College and Debt

WITH tuitions climbing and family incomes leveling off, college students and their parents face mounting debt loads. Last year they borrowed $23.1 billion, almost three times as much as a decade earlier. Now Congress is about to tighten the valve on federal student loans as part of its push to balance the federal budget in seven years.

Are college doors swinging shut on millions of low- and moderate-income Americans?

Probably not, for two reasons. First, a college education has become indispensable to such a wide swath of Americans that they'll find a way to finance it, even if it means major sacrifices in other areas of life. Second, colleges and universities have proven adept at rejuggling their financial resources to accommodate students who can't pay full fare, and a cut in federal monies should spur more financial adaptation.

That said, the pending congressional action - which could draw a presidential veto - would have an impact on students, parents, and schools. It appears that much of the $10 billion that Republicans hope to take out of the $25 billion-a-year student loan program over the next seven years will come from the removal of interest exemptions for graduates and undergraduates and from upward adjustment of interest-rate caps. That would mean, at the least, adding more heft to the debt burden.

It could also cause some students to reconsider plans to extend their educations. Many such students would be from poorer families that have only recently seen college as an option, largely because of government aid. Should this become a sizable trend, concerns about a drooping level of education among Americans, and hence drooping international competitiveness, could deepen.

The college debt situation calls for action. But the response has to extend beyond the halls of Congress, which should carefully weigh the long-term effects of sharply cutting student aid.

Colleges and universities, too, have a responsibility to ferret out inefficiencies in their operations, review staffing and tenure policies, and slow or even reverse rises in costs and tuitions. Universities should continue their efforts to extend their reach, and hold down costs for students, by opening urban branches. States should reassess their higher-education spending and see how they might pick up some of the aid. Businesses can do more to fund scholarship programs.

Not least, families have to be honest about the need for long-range planning. In this regard, some states have launched programs to help families pay, at today's prices, tuitions for children who are still years away from college. One good option for many students is the junior, or community, college, which they can attend for a fraction of the cost.

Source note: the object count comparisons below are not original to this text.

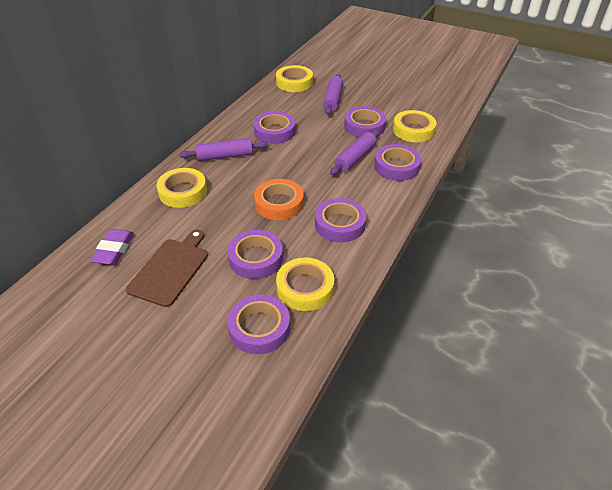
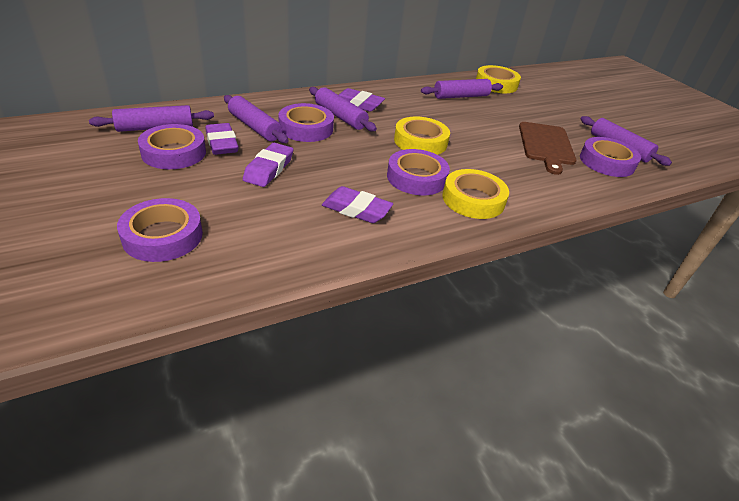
orange tape: 1 -> 0
purple eraser: 1 -> 4
purple rolling pin: 3 -> 5
purple tape: 6 -> 5
yellow tape: 4 -> 3

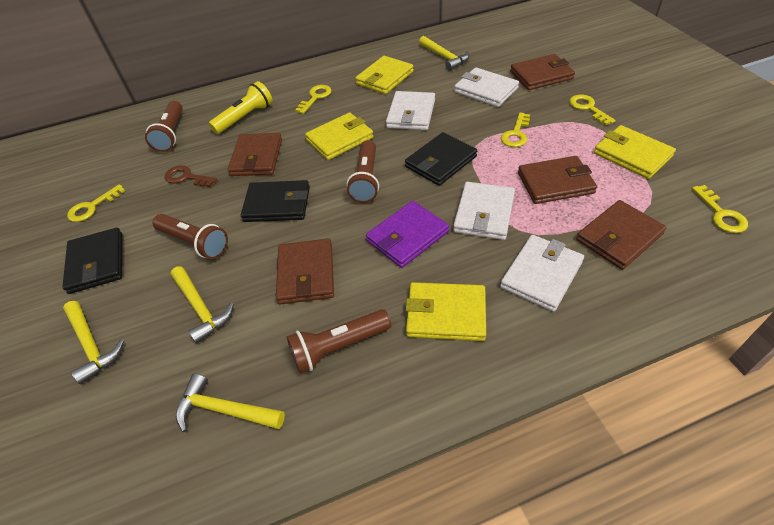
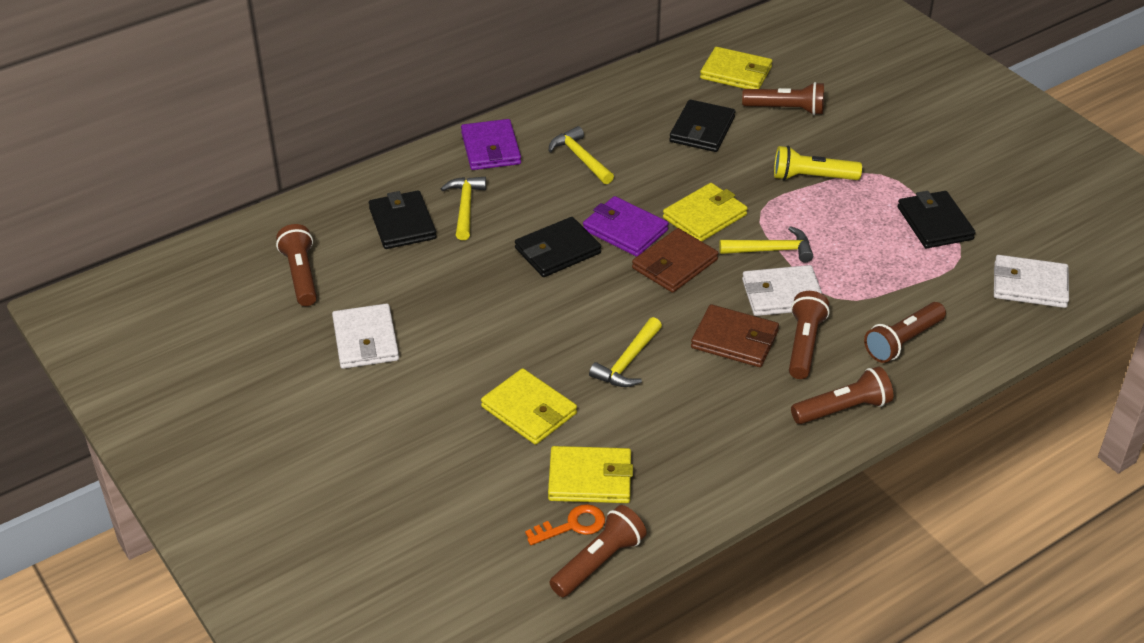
black wallet: 3 -> 4
brown flashlight: 4 -> 6
brown key: 1 -> 0
brown wallet: 5 -> 2
orange key: 0 -> 1
purple wallet: 1 -> 2
white wallet: 4 -> 3
yellow key: 5 -> 0

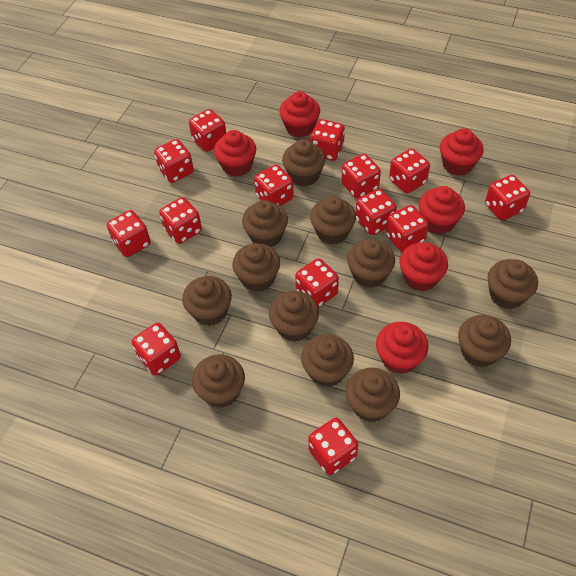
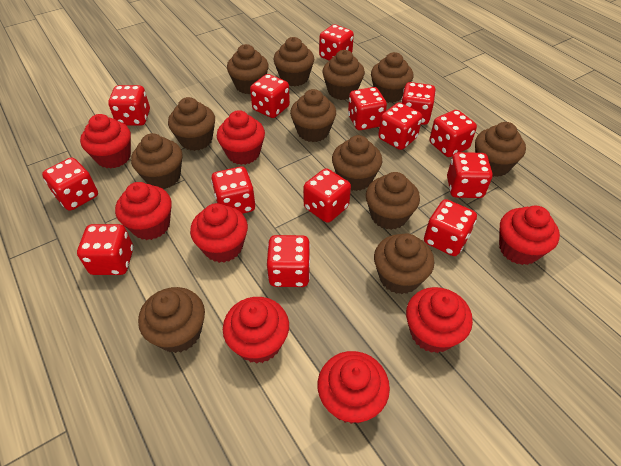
red cupcake: 6 -> 8

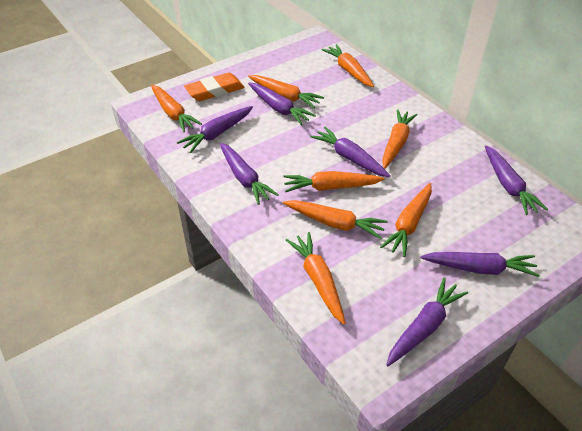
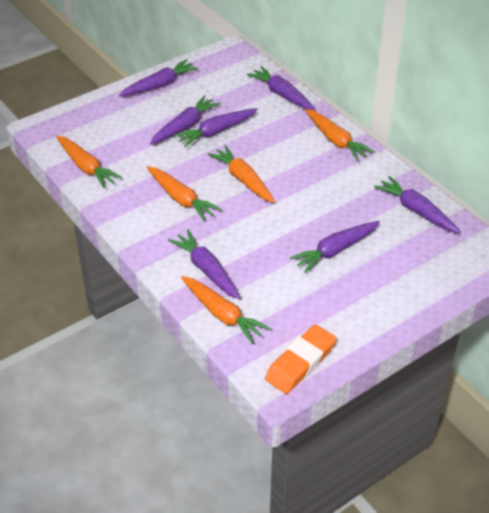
orange carrot: 8 -> 5

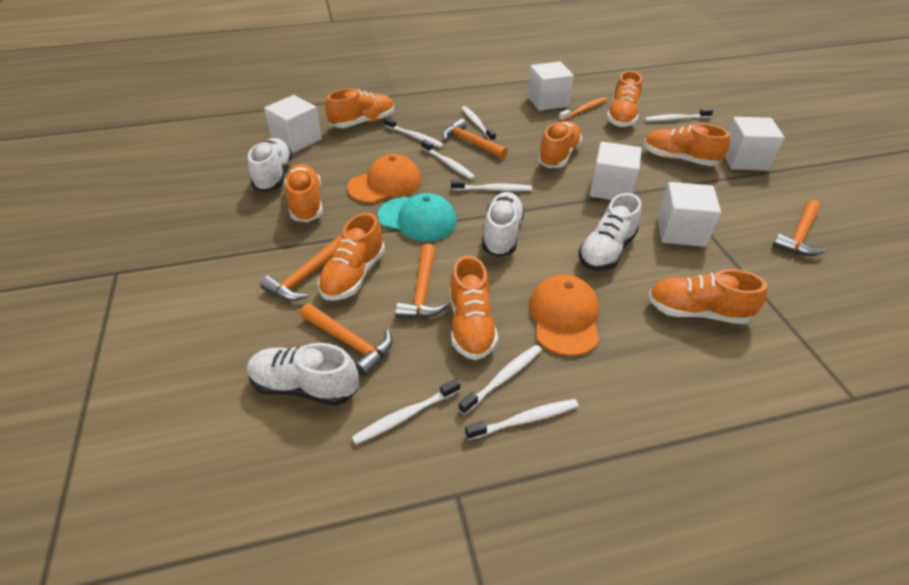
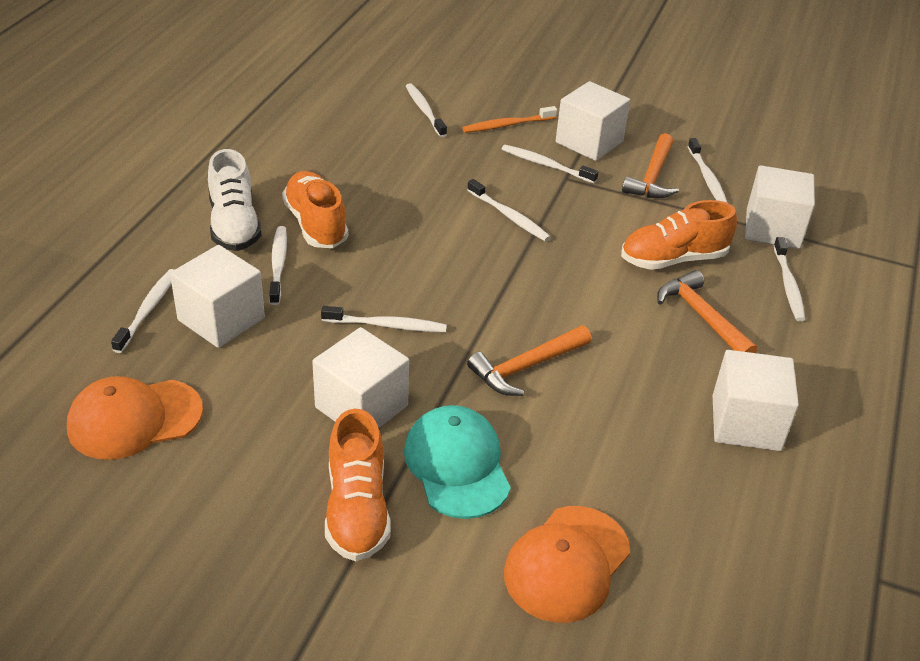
orange hammer: 5 -> 3
orange shoe: 8 -> 3
white shoe: 4 -> 1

The budget-cutting in Congress is being done in the name of future generations - who would presumably have an even larger debt to pay off if federal deficit spending went unchecked. That rationale goes down harder when the cuts come out of other investments in the future, such as higher education. It becomes unpalatable if legislators doing the cutting are also protecting pet, pork-barrel projects. But some squeezing back of a program the size of federal student aid is not unreasonable.

If schools, government, and families do their part, this doesn't have to mean a retreat from the historical process of making college accessible to a broader spectrum of Americans.

Are college doors swinging shut on low- and moderate-income Americans?